We noted with interest that the
“adult survivors of Satanic Ritual Abuse” were almost all born-again Christians
while the “UFO abductees” were almost all either secular or New Age in their
beliefs.  The “bad guy” in each
story was whomever their own subculture identified as “The Other”!  After this, it came as no surprise to
discover that some adult Mormons “remembered” being abducted as children by
Freemasons who sexually abused them in Masonic rituals, and that some adult
Jews “remembered” being abducted as children by men in SS uniforms who sexually
abused them in Nazi rituals!

Something was going on, of that we never had any doubt, but
whatever that something was, it was being understood and interpreted in the
trappings and terms of each persons’ own culture.

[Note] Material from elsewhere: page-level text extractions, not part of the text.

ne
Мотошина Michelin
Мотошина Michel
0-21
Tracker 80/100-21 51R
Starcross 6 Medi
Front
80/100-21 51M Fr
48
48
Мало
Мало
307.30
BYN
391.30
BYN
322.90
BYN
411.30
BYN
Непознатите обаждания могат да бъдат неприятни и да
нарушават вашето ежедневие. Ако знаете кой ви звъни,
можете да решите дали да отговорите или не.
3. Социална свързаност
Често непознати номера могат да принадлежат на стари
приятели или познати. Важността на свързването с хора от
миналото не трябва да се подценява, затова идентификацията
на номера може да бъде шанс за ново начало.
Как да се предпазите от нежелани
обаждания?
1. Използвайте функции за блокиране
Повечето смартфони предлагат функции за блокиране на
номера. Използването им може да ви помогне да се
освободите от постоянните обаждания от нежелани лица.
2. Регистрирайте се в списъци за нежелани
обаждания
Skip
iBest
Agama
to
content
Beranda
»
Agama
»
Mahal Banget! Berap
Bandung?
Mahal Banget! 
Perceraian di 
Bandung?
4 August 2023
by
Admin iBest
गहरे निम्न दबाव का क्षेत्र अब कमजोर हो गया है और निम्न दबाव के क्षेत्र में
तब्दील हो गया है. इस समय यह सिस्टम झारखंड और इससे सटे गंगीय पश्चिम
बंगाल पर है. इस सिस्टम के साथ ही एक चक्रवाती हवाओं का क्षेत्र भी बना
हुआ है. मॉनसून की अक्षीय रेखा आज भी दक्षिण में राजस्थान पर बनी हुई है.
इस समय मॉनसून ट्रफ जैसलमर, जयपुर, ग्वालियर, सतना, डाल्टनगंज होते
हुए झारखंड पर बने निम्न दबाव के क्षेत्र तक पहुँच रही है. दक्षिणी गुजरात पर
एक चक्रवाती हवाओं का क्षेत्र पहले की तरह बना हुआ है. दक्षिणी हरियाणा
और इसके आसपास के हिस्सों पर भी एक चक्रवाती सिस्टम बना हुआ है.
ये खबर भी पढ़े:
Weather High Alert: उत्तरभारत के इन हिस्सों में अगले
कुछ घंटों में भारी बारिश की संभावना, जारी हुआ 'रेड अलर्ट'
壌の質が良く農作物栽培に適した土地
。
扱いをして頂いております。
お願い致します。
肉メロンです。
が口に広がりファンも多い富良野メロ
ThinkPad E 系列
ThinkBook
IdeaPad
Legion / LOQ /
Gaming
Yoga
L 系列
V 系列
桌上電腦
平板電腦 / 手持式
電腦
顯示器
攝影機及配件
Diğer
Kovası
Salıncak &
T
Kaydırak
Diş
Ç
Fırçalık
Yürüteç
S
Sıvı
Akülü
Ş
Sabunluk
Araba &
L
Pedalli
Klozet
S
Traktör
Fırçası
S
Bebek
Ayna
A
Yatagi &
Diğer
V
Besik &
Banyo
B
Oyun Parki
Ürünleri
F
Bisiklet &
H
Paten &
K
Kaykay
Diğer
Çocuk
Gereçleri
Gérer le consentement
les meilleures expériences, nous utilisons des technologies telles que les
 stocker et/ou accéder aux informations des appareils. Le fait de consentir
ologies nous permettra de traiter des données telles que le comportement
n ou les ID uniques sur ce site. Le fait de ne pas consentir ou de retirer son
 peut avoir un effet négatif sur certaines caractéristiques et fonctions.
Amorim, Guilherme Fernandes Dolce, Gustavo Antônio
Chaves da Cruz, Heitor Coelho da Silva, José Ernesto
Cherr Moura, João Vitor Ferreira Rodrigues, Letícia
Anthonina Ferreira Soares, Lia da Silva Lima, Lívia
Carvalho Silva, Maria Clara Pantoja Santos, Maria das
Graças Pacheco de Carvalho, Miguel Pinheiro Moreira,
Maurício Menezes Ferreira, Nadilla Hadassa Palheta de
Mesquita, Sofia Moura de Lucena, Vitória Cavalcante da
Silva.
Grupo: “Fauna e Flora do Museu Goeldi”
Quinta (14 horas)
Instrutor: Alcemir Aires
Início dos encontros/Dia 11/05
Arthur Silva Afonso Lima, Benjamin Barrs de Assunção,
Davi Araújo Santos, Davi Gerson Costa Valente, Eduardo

And then I remembered Jacques
Vallée
.  In 1969, Vallée published Passport
to Magonia: From Folklore to Flying Saucers
.  Essentially, he argued that if one
examines
all of the reports of
human interactions with alleged extraterrestrials, and not just reports that
fit the “space aliens visiting our planet in spaceships” paradigm, then one
sees a consistent pattern of humans interacting with an “other” – faeries,
angels, aliens – in a very stereotyped way, but interpreted according to the
cultural paradigm of the witness in question. 

UFO proponents have argued that
these were all aliens, but that more
primitive people couldn’t understand the advanced technology of the aliens and
misinterpreted them as faeries, angels, and other spirits.  Vallée responded that there is no
a
priori
reason to make such an assumption, and
the arguments against these beings being space aliens – put forward in his Five Arguments Against the Extraterrestrial Origin of Flying Objects – make a modern technological explanation for such encounters no more likely to
be true than a Classical or Medieval one.

Something is being
encountered, Vallée argues, but it is always being understood and interpreted
in the trappings and terms of each person’s own culture.  Sound familiar?

The main difference between the
experiences addressed by Vallée and the ones we addressed in examining claims
of Satanic Ritual Abuse is a strange one.

— In the Classical & Medieval
encounters with spirits, faeries, and angels, the beings are scary, but
friendly, and often give the witness food and gold.

— In the Modern encounters with
aliens, the beings are sometimes friendly, and give food and precious metals,
and sometimes scary–and perform anal probes.

— In the Modern encounters with
Satanists, Freemasons, and Nazis, the beings are scary and prone to sexual
abuse.

So, what’s changed, and why?  And what’s really going on?

Beats me, but whatever it is, I’m
sure it’s a lot weirder and a lot more complex than any of the explanations
offered so far… with the possible exception of Vallée’s.  Look him up.